The news that consumer price inflation leapt more than expected to 3.8 percent in June from 3.3 percent in May accompanied more survey evidence that the housing market is in real trouble and consumers are cutting their spending as a result.
"The UK economy probably is slipping into recession or about to. Even so, it seems very unlikely the Monetary Policy Committee will cut rates near-term given the extent to which inflation is surging," said Michael Saunders of Citigroup.
"The MPC would probably hike rates if the economy were not anyway heading into a sharp slowdown or recession. They may yet do so."
Inflation is now running at the fastest pace the Bank of England has had to deal with since it became independent in 1997.
Finance Minister Alistair Darling urged people not to push for higher wages, saying it would only lead to a debilitating wage-price spiral.

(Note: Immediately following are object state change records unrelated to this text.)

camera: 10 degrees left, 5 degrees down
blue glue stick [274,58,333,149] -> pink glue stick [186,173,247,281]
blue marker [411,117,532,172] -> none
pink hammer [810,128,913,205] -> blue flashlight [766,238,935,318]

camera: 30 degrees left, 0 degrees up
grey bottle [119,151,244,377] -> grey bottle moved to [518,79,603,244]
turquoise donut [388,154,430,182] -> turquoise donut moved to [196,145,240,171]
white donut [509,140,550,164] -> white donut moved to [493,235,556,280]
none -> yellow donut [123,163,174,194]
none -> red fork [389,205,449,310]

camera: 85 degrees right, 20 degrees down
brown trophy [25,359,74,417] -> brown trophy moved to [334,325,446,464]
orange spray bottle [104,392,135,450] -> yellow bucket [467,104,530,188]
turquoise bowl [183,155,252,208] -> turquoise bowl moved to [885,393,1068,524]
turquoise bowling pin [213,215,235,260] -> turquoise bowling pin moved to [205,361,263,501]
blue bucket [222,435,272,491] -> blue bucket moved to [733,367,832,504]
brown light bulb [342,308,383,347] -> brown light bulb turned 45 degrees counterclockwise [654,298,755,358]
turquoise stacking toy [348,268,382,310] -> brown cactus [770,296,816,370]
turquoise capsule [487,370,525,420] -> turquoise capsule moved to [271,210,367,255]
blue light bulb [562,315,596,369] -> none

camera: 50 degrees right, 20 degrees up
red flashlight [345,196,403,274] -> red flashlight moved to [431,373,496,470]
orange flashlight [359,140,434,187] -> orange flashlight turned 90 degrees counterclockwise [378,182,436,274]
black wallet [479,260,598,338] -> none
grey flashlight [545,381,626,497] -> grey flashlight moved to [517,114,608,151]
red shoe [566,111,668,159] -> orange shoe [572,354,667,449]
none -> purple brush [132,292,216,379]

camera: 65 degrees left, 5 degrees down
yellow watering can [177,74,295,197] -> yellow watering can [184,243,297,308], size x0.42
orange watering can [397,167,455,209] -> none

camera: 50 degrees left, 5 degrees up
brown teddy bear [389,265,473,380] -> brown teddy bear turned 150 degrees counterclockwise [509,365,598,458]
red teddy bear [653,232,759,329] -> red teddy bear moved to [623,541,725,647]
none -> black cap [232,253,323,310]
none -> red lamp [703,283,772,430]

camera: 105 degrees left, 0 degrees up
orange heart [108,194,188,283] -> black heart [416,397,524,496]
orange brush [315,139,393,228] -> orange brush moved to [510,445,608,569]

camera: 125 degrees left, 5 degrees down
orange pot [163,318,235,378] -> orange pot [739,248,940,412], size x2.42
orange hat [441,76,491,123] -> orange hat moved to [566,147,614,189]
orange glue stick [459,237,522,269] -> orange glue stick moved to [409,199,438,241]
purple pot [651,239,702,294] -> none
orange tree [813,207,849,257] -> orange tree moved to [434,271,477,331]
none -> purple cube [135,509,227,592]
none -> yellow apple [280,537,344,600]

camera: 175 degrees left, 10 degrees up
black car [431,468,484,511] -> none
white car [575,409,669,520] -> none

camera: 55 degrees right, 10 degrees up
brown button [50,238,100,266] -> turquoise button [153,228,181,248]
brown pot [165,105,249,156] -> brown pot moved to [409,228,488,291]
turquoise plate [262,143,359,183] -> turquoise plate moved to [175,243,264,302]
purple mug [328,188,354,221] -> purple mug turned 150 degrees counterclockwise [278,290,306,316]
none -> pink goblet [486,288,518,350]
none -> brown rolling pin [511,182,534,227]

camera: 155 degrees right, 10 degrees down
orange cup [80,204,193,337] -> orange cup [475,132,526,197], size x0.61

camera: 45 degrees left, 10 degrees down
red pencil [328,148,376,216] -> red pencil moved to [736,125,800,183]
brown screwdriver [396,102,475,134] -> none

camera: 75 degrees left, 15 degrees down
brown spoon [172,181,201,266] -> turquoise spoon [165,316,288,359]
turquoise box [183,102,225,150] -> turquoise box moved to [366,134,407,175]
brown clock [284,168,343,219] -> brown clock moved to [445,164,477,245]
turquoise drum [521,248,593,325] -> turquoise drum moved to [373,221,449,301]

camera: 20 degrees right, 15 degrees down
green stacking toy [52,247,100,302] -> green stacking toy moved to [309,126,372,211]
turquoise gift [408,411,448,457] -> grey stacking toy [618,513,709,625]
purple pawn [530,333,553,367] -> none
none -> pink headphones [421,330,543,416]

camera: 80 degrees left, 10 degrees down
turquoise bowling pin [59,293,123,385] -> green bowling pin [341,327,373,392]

"We cannot allow inflationary wage increases because that would mean that everyone, especially people on lower incomes, would suffer," he said.
Speaking just before the data came out, Bank policymaker Andrew Sentance said the risk of an economic slowdown needed to be balanced against the risk that inflation becomes embedded because people come to expect sharp price rises.
"This creates bigger upside risks for medium term inflation, and increases the possibility that a more pronounced or prolonged slowdown in the real economy will eventually be needed to bring inflation back to target," he said.